The Case Study Store

Lessons of the Chad Cameroon Pipeline

Stephen Arbogast

Major corporations  with  strong  balance  sheets  use  project  financing  for  different  reasons. Typically they are less interested in leveraged returns or stretching their debt capacity.  Instead, project financing is used to fund joint ventures without over-financing weaker partners; at other times it becomes a risk management tool.  This latter motivation is most often evident when an otherwise attractive project is located in a politically risky nation.

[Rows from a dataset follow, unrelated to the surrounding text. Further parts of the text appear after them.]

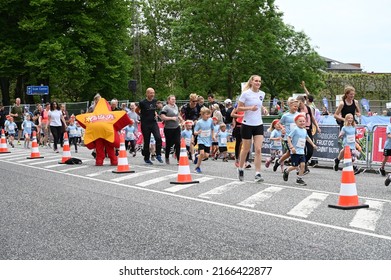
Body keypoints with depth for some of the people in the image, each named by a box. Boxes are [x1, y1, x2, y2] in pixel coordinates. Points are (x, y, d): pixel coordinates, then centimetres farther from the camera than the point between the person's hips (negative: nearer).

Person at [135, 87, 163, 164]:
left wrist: (155, 113, 6)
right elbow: (137, 111, 4)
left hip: (154, 123, 4)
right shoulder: (142, 102, -10)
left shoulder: (155, 101, 6)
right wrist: (143, 116, 6)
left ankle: (158, 155, 0)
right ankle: (146, 158, 19)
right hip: (145, 124, -3)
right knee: (146, 141, 4)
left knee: (158, 138, -15)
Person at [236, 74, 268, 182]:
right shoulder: (246, 93, -8)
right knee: (246, 149, 8)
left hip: (258, 125, 4)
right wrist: (250, 108, -22)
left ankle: (258, 174, -5)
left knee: (258, 150, -6)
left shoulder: (262, 94, 6)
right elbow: (238, 108, -8)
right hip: (247, 124, -4)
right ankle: (240, 169, 31)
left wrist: (263, 108, 3)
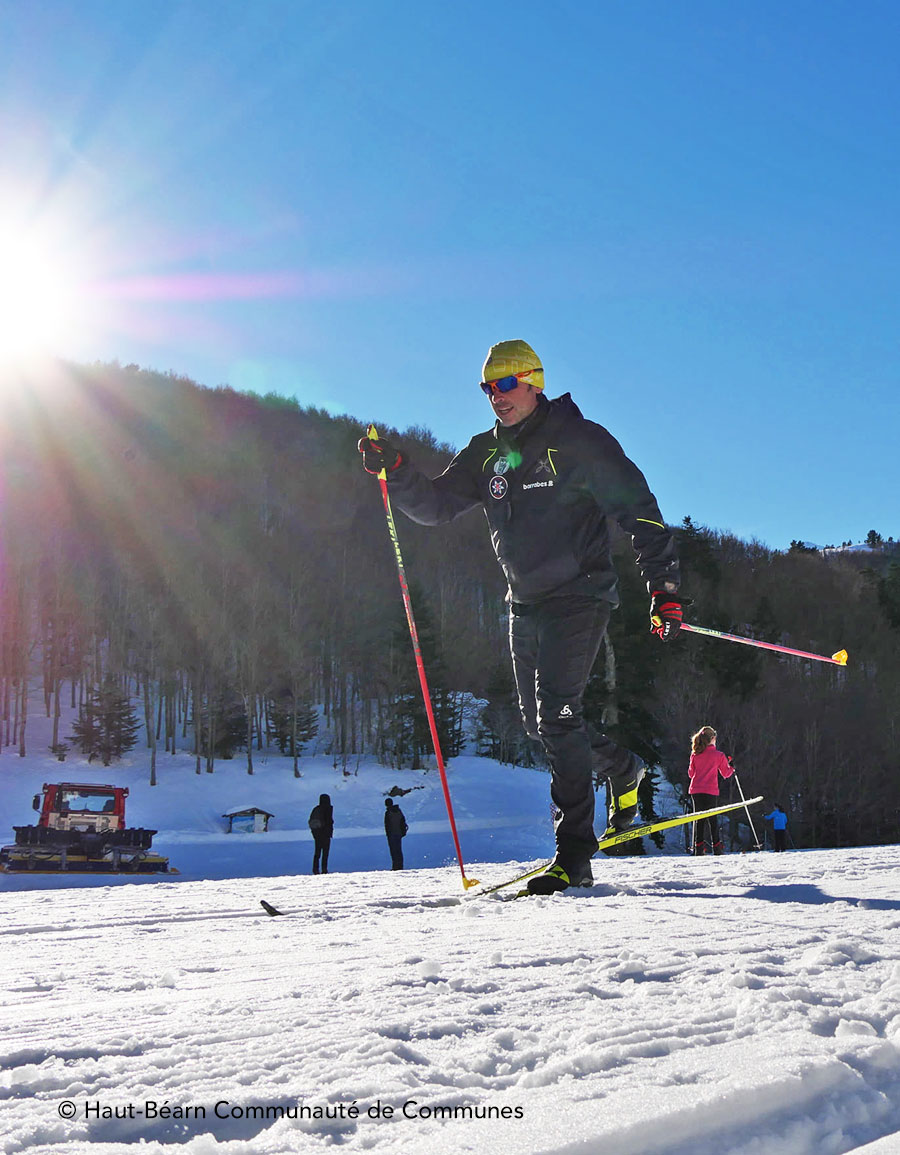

The Chad-Cameroon Pipeline Financing is perhaps the premier example of project financing undertaken to mitigate political risk.  The long history of the project – it took some thirty years to commercialize oil found in the 1970‟s – testifies to the sponsors’ aversion towards the project’s political risks.    Their ultimate solution was unique; a host of Export Credit and Multilateral Agencies were involved in the financing, topped off by the participation of the World Bank.  The sponsors sought the Bank’s involvement for its “deterrent” effects on the host governments of Chad and Cameroon.

As its price for participating, the World Bank insisted that Chad adopt a “Revenue Management Plan” (RMP). The RMP’s purpose was to assure that government income from the project would be invested in bona fide development projects. The financing was completed and the project started up in late 2003.  Thereafter, Chad and the World Bank had several confrontations over the RMP‟s operations.  Ultimately, the Bank asked Chad to repay its loans and allow it to withdraw from the project.  The private sponsors, however, weathered the 2008 oil price peak with their deal terms essentially intact.

This case study involves another company considering a resource project in another undeveloped country. The project involves LNG, not oil.    Members of the finance team debate whether project financing with ECAs will be sufficient to protect the sponsor’s terms from government pressure tactics.  One member of the team forcefully argues that only the presence of an Agency like the World Bank can protect the deal’s fiscal terms.  The team’s leader is not convinced that the added protection will be worth the costs and complications that the World Bank brings.  She asks that the “Lessons of the Chad-Cameroon financing” be carefully examined before deciding.

The case thus asks students to examine whether this LNG project is as exposed as was the Chad oil venture,   whether the World Bank’s involvement would  bring  significant  incremental protection, and to value that protection versus the risks of added costs and of project delay.